Far East Federal University (FEFU) researchers, together with the leading hematologists of Russia and Europe, have developed a new technique for early diagnosis and treatment of the blood clotting disorders due to vitamin K deficiency. The study is based on the analysis of the most interesting clinical cases, and the results were published in the DARU Journal of Pharmaceutical Sciences.
As explained by the participant of the research team, Kirill Golokhvast, the FEFU Vice President for Research, D.Sc. (Biology), vitamin K is responsible for blood coagulation in the human body, and its disorders due to the lack of element (vitamin K-dependent coagulopathy) is an extremely rare disease that is difficult to diagnose.
Having studied non-trivial clinical cases, the researchers identified patterns and developed a technique for diagnosing and treating poisoning with vitamin K antagonists. At the first stage, the main thing is to stop taking any anticoagulants. Further, it is necessary to be admitted to the intensive care unit for 24 hours without contact with relatives. The patient is then transfused with fresh-frozen plasma or prothrombin complex concentrate (a complex protein that characterizes blood clotting) and vitamin K is administered. Vitamin K1 is more effective in this case, experts say.
“Vitamin K is produced by symbiotic intestinal flora, so a clotting disorder may occur even as a result of antibiotic abuse,” said Kirill Golokhvast. “Usually doctors perceive the manifestation of vitamin K-dependent coagulopathy as an accident due to an error in taking medication, poisoning with such poisons as coumarins and warfarin, memory disorders or suicide.
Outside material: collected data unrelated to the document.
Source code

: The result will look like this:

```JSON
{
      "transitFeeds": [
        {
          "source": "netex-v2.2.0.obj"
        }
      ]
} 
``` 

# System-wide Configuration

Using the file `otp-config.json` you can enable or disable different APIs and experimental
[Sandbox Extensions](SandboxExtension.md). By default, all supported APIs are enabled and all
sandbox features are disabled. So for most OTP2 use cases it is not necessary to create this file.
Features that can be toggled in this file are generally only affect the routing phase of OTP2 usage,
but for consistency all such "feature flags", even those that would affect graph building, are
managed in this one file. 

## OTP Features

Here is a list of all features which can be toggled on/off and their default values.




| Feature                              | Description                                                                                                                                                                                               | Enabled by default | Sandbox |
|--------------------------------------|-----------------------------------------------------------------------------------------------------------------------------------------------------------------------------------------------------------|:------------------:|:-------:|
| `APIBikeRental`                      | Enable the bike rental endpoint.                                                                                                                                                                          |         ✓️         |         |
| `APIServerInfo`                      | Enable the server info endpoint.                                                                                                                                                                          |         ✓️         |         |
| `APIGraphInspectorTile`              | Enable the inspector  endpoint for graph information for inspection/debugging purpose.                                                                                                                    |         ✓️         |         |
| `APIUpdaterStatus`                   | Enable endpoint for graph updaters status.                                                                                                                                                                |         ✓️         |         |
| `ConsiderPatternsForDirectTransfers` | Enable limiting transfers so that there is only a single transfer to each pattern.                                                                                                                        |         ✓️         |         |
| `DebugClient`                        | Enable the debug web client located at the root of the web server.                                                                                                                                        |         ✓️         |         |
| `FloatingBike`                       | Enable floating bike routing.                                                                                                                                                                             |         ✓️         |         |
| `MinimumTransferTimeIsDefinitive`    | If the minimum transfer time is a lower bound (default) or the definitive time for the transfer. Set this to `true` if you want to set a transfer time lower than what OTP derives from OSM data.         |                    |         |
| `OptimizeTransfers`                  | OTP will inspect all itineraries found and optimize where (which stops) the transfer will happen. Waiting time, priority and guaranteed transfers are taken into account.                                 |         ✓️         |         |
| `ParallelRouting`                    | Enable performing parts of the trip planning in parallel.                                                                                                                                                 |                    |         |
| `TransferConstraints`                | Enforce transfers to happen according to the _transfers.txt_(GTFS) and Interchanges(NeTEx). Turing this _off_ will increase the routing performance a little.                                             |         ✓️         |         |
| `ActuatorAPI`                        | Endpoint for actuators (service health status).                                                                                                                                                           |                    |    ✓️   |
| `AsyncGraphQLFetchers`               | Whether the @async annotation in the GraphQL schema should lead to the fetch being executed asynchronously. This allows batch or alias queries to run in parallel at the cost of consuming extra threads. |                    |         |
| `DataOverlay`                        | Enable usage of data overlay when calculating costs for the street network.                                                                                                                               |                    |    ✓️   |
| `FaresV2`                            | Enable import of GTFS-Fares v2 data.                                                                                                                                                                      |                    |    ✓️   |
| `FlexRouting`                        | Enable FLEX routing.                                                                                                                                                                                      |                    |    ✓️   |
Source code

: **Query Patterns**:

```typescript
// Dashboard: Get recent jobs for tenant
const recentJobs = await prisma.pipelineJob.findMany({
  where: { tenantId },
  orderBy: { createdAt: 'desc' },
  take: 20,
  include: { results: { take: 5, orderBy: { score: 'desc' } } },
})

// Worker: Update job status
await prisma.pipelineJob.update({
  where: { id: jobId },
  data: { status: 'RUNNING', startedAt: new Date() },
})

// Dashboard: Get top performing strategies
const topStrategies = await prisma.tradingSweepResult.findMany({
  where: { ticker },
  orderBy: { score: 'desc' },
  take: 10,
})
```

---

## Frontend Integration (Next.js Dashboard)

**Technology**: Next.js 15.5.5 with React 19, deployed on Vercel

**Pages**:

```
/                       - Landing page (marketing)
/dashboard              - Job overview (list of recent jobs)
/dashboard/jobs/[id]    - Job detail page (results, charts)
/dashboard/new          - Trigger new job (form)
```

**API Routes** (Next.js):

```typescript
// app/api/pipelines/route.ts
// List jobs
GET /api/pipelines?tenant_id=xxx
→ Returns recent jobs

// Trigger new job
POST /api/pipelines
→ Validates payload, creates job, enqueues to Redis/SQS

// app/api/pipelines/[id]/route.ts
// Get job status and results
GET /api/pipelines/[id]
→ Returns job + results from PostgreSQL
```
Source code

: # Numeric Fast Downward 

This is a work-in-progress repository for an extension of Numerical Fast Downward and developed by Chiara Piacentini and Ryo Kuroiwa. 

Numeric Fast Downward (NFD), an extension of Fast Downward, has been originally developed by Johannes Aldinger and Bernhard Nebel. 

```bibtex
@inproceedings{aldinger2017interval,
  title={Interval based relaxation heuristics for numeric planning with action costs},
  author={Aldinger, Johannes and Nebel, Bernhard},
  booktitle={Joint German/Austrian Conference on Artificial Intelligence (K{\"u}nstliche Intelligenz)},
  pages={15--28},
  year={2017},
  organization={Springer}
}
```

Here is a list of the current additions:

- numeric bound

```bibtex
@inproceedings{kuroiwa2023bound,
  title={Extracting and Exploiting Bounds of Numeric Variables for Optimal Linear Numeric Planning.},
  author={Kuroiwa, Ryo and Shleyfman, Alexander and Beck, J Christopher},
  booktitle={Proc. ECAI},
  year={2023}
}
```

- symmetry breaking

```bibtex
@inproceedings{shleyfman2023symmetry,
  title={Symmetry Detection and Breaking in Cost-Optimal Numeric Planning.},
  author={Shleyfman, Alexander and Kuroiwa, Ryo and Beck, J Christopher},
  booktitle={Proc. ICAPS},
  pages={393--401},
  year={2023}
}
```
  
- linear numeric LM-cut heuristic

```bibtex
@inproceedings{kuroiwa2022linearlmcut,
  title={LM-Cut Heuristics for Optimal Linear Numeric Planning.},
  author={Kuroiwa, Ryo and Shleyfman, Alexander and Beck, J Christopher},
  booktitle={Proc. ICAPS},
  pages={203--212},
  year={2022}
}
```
Such pathological conditions are extremely difficult for diagnosis and treatment, so their early identification and proper treatment can save a person's life.”
The published scientific article received a wide response in a professional environment. According to the FEFU Vice President, practitioners actively download the publication to use the suggested methodology in dealing with patients.
The research team also included FEFU researchers Aristides Tsatsakis, Alexander Sergievich, Vladimir Kodintsev, leading Russian hematologists, researchers from Amur State Medical Academy (Blagoveshchensk), researchers from major scientific centers in Romania, Greece, and Turkey.